Gedanken auf der Alp

Das ist der Ort, die Zeit und die Gelegenheit zur Reflexion. Im technisch eingerichteten Haus im Tal unten warten zuviel Infos via TV, Teletext und Compi. Hier oben fernab von all dem, zudem mit der Abmachung verbunden, nur zweimal pro Tag auf das stummgeschaltete Blödgerät zu spähen, kann ich sogar einigermassen verstehen, was uns allen zurzeit «geschieht».

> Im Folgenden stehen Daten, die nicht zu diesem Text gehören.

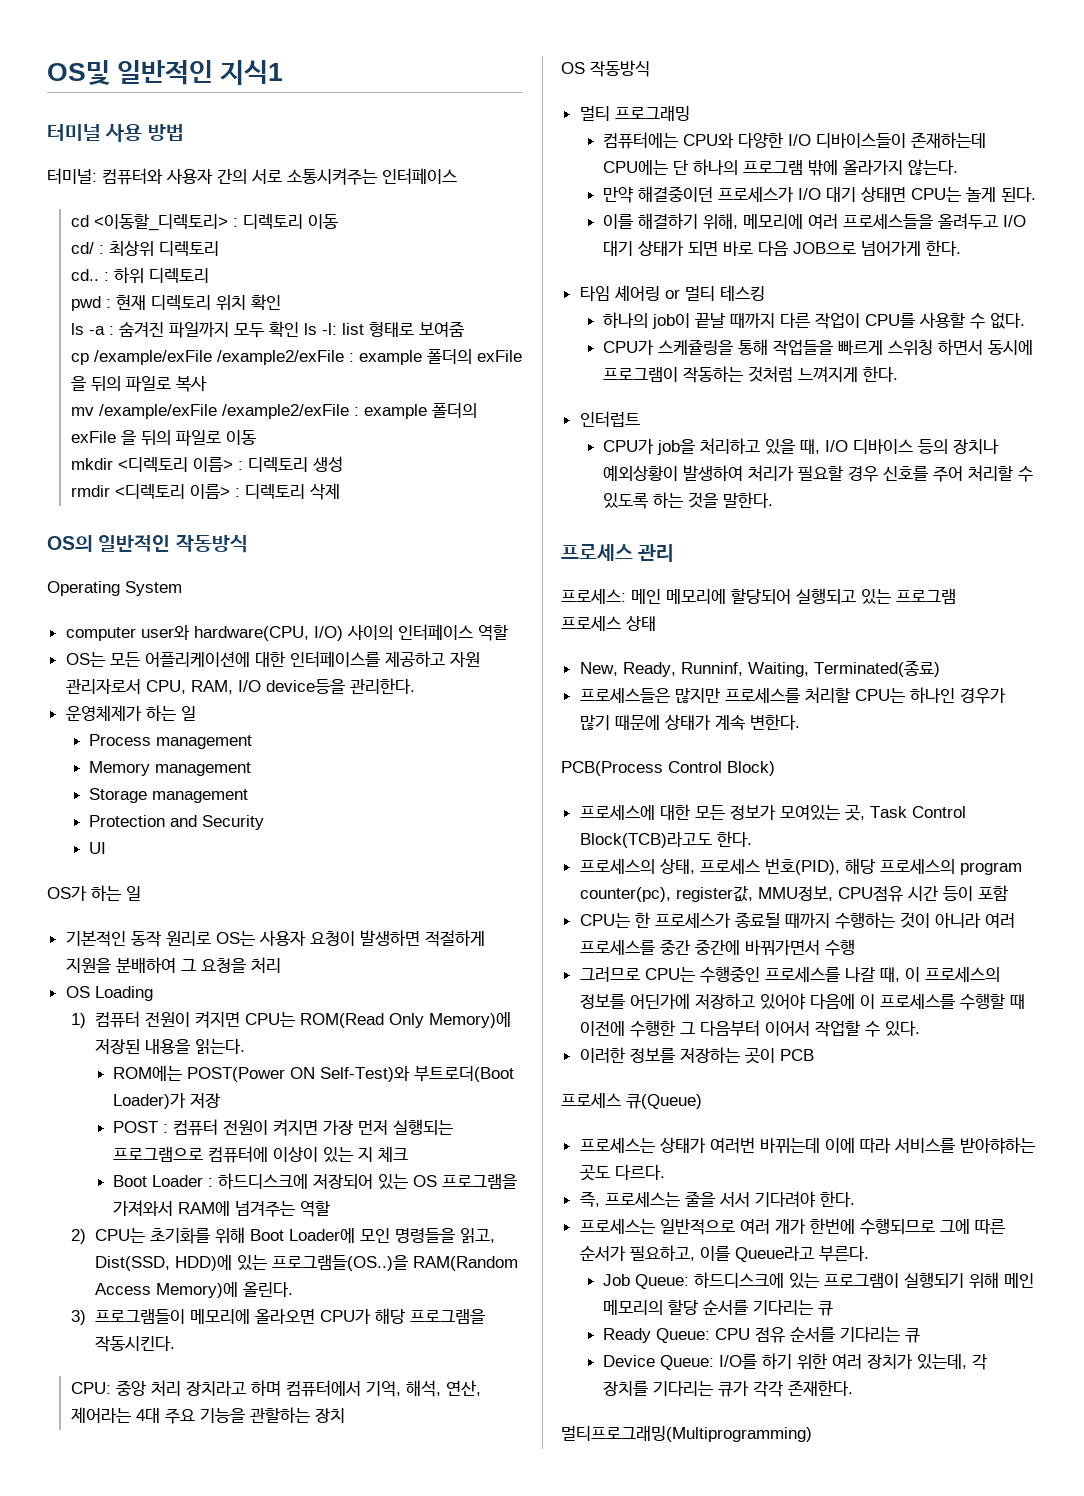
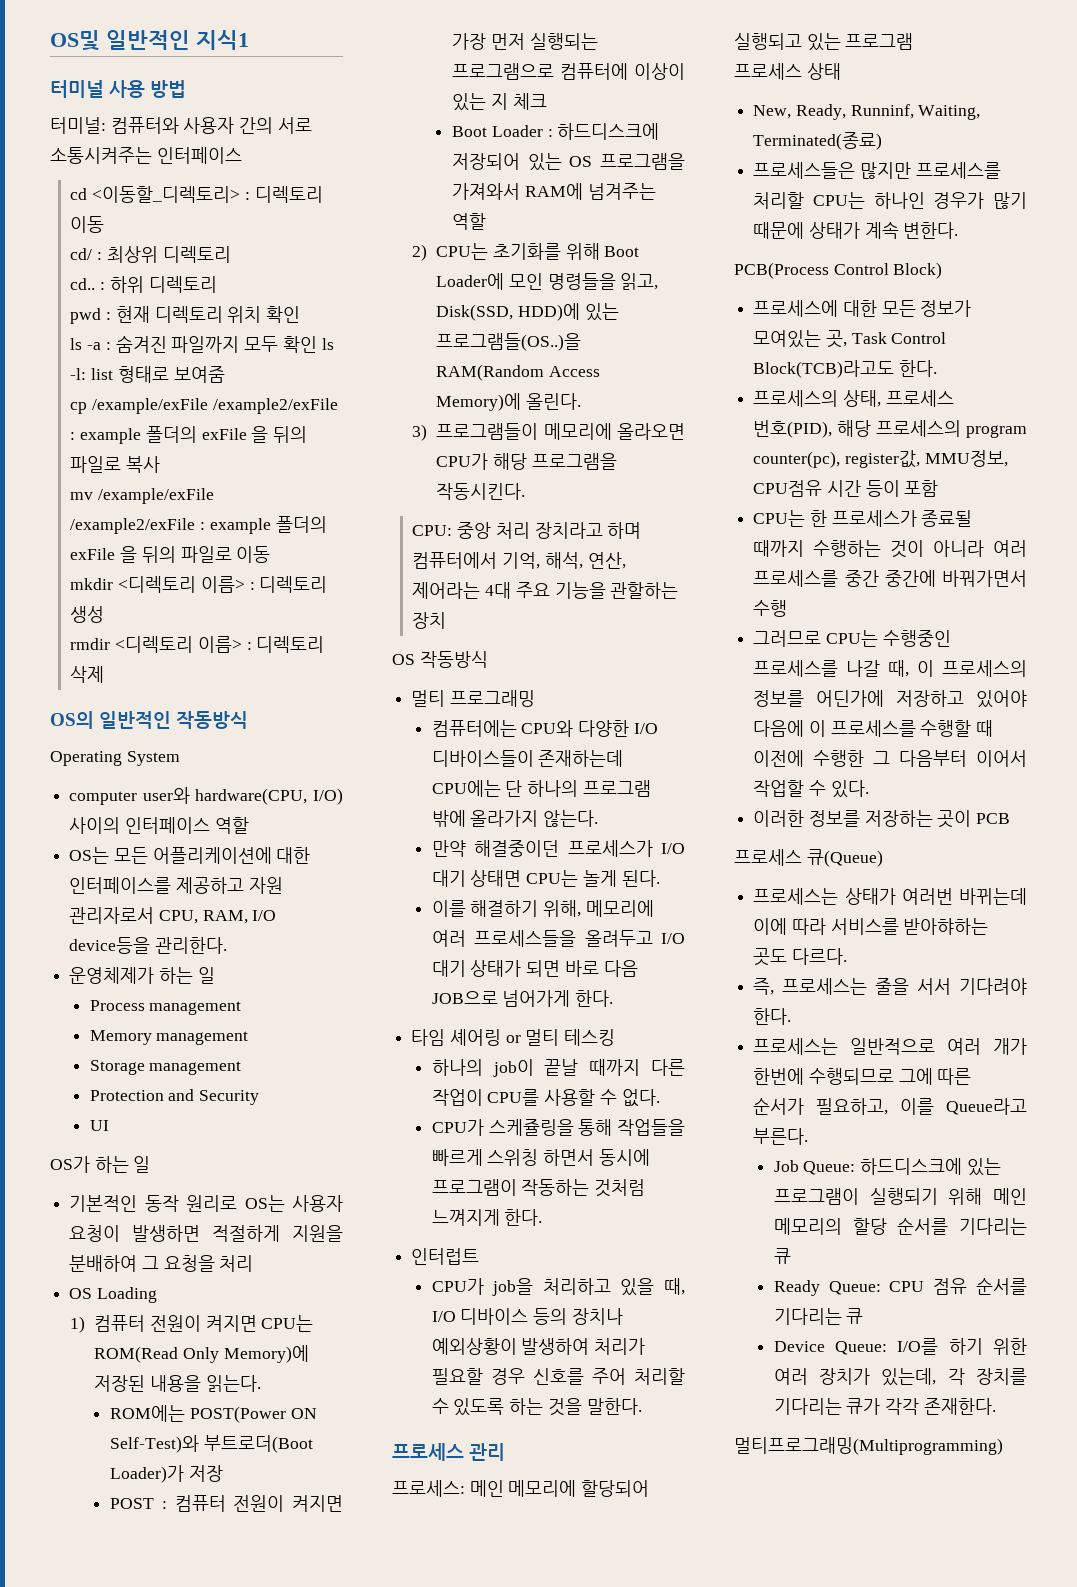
[94,1256,170,1271] Dist(SSD, -> [436,304,514,321] Disk(SSD,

  1. Da ist einmal die «erzwungene Entschleunigung». Wie viel haben gerade wir Kirchenleute in den vergangenen Jahrzehnten von der Notwendigkeit gesprochen und philosophiert, dass unsere immer technisch schneller werdende Welt der Entschleunigung bedarf. Wie haben wir mit gewissem Neid auf die kleine Gruppe Menschen geschaut, die sich angesichts dieser Herausforderung ernsthaft mit Zen und/oder den grossen ignatianischen Exerzitien beschäftigten oder sich auf den ganzen Jakobsweg en bloc begaben. Doch immer wieder war dies mit dem Gedanken verbunden, dass dies eben «nichts für uns», nichts für den/die normalen Alltagsbürger/in (den/die normale/n Alltagssseelsorger/in), sei, dass wir kleine spirituelle Brötchen zu backen hatten, sprich Exerzitien im Alltag, Zen en miniature oder den Jakobsweg aufgestückelt in viele kurze Etappen. Und nun zwingt uns ein Virus eine gesamtgesellschaftliche Entschleunigung auf, werden wir als Einzelpersonen, als Paare, als Familien auf uns zurückgeworfen. Man erlaube mir die Bosheit zu formulieren, dass das Leben genug Geduld mit der Menschheit hatte, selber zu begreifen, welchen Irrweg sie da eingeschlagen hat und nun mangels Einsicht eben zur biologischen Bremse griff. Dass die auch Menschenleben kostet, ist in der Logik der Evolution inbegriffen.

  2. Da ist zum andren der Abschied von der «totalen Globalisierung». Wir Menschen des Westens (ohne zu beachten, wie viele Opfer dieser Lebensstil im Süden und bei Mutter Natur, Fauna und Flora, forderte) waren doch begeistert, dass wir immer, zu jeder Zeit, an jedem Ort, wenn nur gerade genügend Geld zur Verfügung stand, konsumieren, reisen, fliegen, jetten, «kreuzfahren», festen, «heliskiien» etc. etc. konnten. Wir Vertreter der Generation jenseits der Fünfzig waren doch auch irgendwie überzeugt, dass erst nach unserem Ableben die jetzt junge Generation die Folgen und Sünden des ökologischen Raubbaus, den wir da betreiben, ausbaden und ertragen müssen. «Après nous le déluge» – nicht wahr? Und so zogen wir Generationen junger, konsumsüchtiger, gedankenloser und gnadenlos individualistischer Menschen heran, die am liebsten en masse soffen, lärmten und krawallten. Und wie in jüngster Zeit eine Minderheit in der Nachfolge von Greta zur Einsicht kam, da wurde sie von uns verspottet oder missbilligt. Und nun sind wir, die Alten und die Jungen, mal gründlich auf die Nase gefallen. Kein Open-Air, keine Luxus-Kreuzfahrten, keine Champions League, keine Street Parade. Ich danke Covid 19 von ganzem Herzen.